On Friday February 2nd, 2018, House Intelligence Chairman Devin Nunes (R - CA), in coordination with the White House, released the controversial Memo detailing alleged FISA abuse in the surveillance case of Carter Page. Page, once named by Trump in an offhand listing of potential foreign policy advisors, has long been a target of FBI surveillance in connection with his activities involving known Russian spies - in fact, the first probe of his Russian ties dates back to before Trump even ran for office. In the memo, Nunes further alleges that current Deputy Attorney General and Trump appointee Rod Rosenstein behaved improperly in his role in re-approving the FISA warrant to watch Page.

According to Nunes, the entire FBI/DoJ case for continued FISA warrant renewal was based on the infamous Steele dossier - a compilation of raw intelligence generated by British spy Christopher Steele relating to President Trump's ties to Russian government officers and oligarchs - which Nunes and his contingent in the House believe to be a Democratic hit-job on the President.

So, does Nunes' memo make a strong case that the renewal of FISA warrants was improper or illegal? No. Unfortunately, Nunes' motivations seem to be entirely political in nature. In his desire to shield the president from those who would investigate him, Nunes has spurned the intelligence community by publishing a memo the FBI called out for "material omissions of fact".

Even the Department of Justice run by Trump appointee Jeff Sessions has stated that releasing this memo would be an incredibly reckless act.

Nunes' opponents rightly point out that his memo leaves out critical information relating to how FISA warrants are obtained.

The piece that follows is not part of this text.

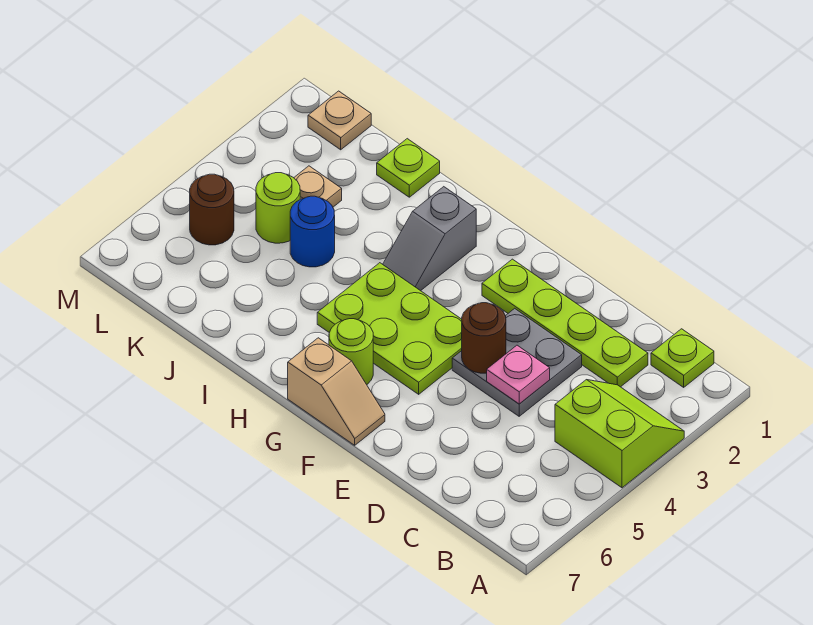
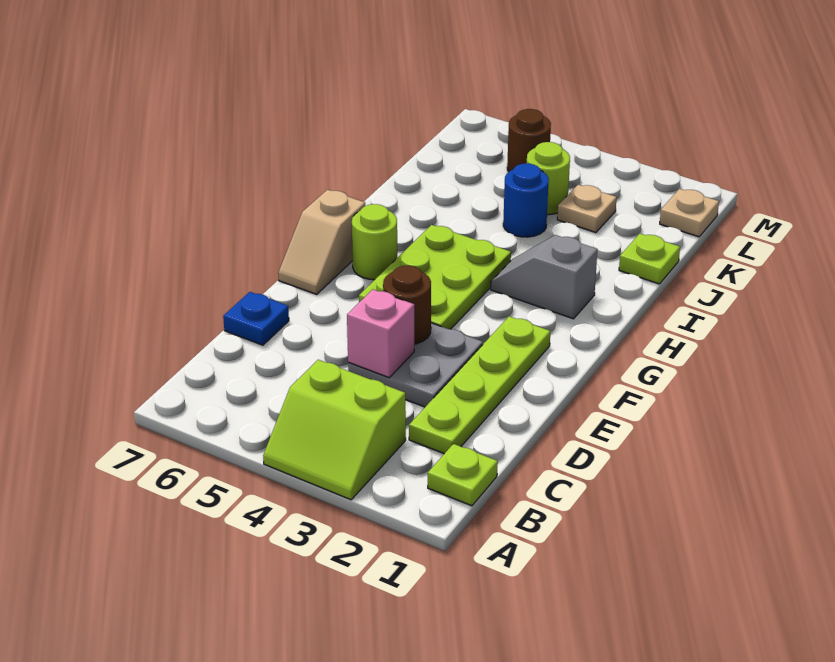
lime 2x2 slope [555,380,684,488] -> lime 2x2 slope turned to [263,360,406,500]
pink 1x1 plate [487,345,550,404] -> pink 1x1 brick [347,289,414,378]
none -> blue 1x1 plate [223,292,289,345]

For example, it would be impossible for the FBI to have made their entire case for continued FISA surveillance of Carter Page on the basis of the Steele dossier - rather, the continuation of FISA warrants requires the federal prosecutors to prove that it had produced material evidence.

Nunes' memo leaves out the fact that the FISA document submitted to court is dozens of pages long, going into great detail about Page's activities, and he is able to get away with it because the relevant information is still classified.

Through careful collaboration with the White House, Nunes has crafted the perfect weapon for Donald Trump to use to pursue the firing or resignation of his staunchest opponents within the justice system.

As many have noticed, every justice official named in the memo has either been fired (like Fmr. FBI Director James Comey) or forced to resign (like Fmr. Deputy FBI Director Andrew McCabe). The only one remaining is the very man supervising Special Counsel Robert Mueller III's Russia probe - Rod Rosenstein. We, as Americans, must demand that he be protected, for his firing could spell the end of the Mueller probe and represent a permanent decline of the rule of law. If a president is allowed to shield himself from any and all checks on the legality of his behavior, his power becomes virtually unlimited. Futhermore, Mueller's reputation is sterling and his investigation is decidedly not a witch hunt.

(More on Mueller probe here)

When asked today if he would fire Rosenstein as a result of this memo, President Trump punted, preferring to leave the American people in suspense. At this hour, it seems likely that Trump and Nunes are both waiting to see the public's reaction to this misleading memo before taking the next step in this slow-rolling Saturday Night Massacre.